# How do I find the limit as x approaches infinity of a trigonometric function?

## ${\lim}_{x \to \infty} \frac{{x}^{2} \csc 3 x \tan 6 x}{\cos 7 x {\cot}^{2} x}$

Oct 4, 2016

The limit does not exist...

#### Explanation:

First consider:

$f \left(x\right) = \frac{\csc 3 x \tan 6 x}{\cos 7 x {\cot}^{2} x}$

The various constituent trigonometric functions have periods:

$\frac{2 \pi}{3} , \frac{\pi}{6} , \frac{2 \pi}{7} , \pi$

The least common multiple of these is $2 \pi$. Hence $f \left(x\right)$ has period $2 \pi$ or a factor thereof. In fact we can tell that it has period exactly $2 \pi$ since $7$ is prime.

When $x = \frac{\pi}{14}$ we find that $\cos 7 x = \cos \left(\frac{\pi}{2}\right) = 0$ and all of the other trigonometric functions are non-zero.

If we take a small interval around $x = \frac{\pi}{14}$ then $\cos 7 x$ changes sign while the other trigonometric functions retain their signs. Hence $f \left(x\right)$ changes sign in a small interval around $x = \frac{\pi}{14}$.

Since $\cos 7 x$ is in the denominator, this means that $f \left(x\right)$ has a vertical asymptote with different signs on either side of the asymptote at $x = \frac{\pi}{14} + 2 n \pi$ for any integer $n$.

Next note that ${x}^{2} \to \infty$ as $x \to \infty$ (or $x \to - \infty$).

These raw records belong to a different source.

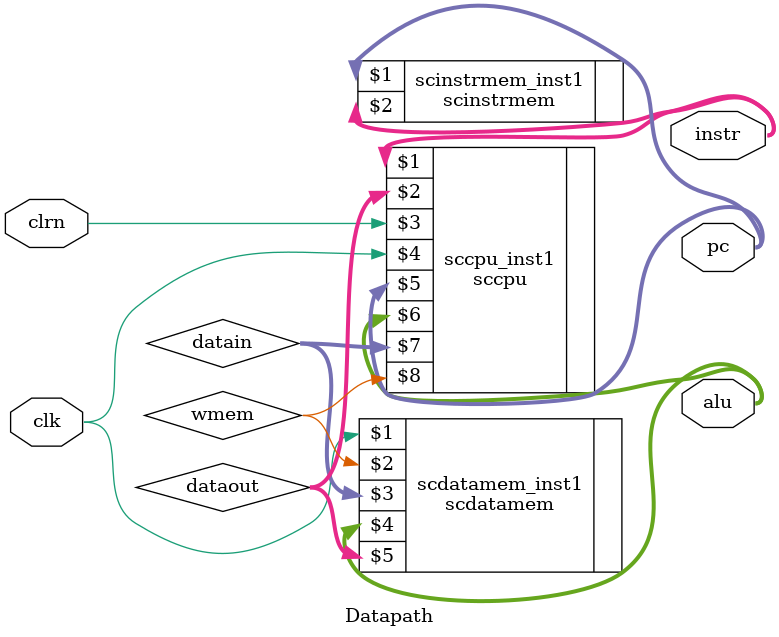
<source format=v>
`timescale 1ns / 1ps


module Datapath(clk, clrn, instr, pc, alu);
    input clk, clrn;
    output [31:0] instr, pc, alu;
    
    wire wmem;
    wire [31:0] datain;
    wire [31:0] dataout;
    scdatamem scdatamem_inst1 (clk, wmem, datain, alu, dataout);
    
    scinstrmem scinstrmem_inst1 (pc, instr);
    
    sccpu sccpu_inst1 (instr, dataout, clrn, clk, pc, alu, datain, wmem);    
endmodule

</source>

Note also that all the trigonometric functions are continuous on their various domains.

Hence:

$\frac{{x}^{2} \csc 3 x \tan 6 x}{\cos 7 x {\cot}^{2} x}$

is unbounded and takes every value in $\left(- \infty , \infty\right)$ repeatedly as $x \to \infty$ (or $x \to - \infty$). It definitely does not converge to a limit.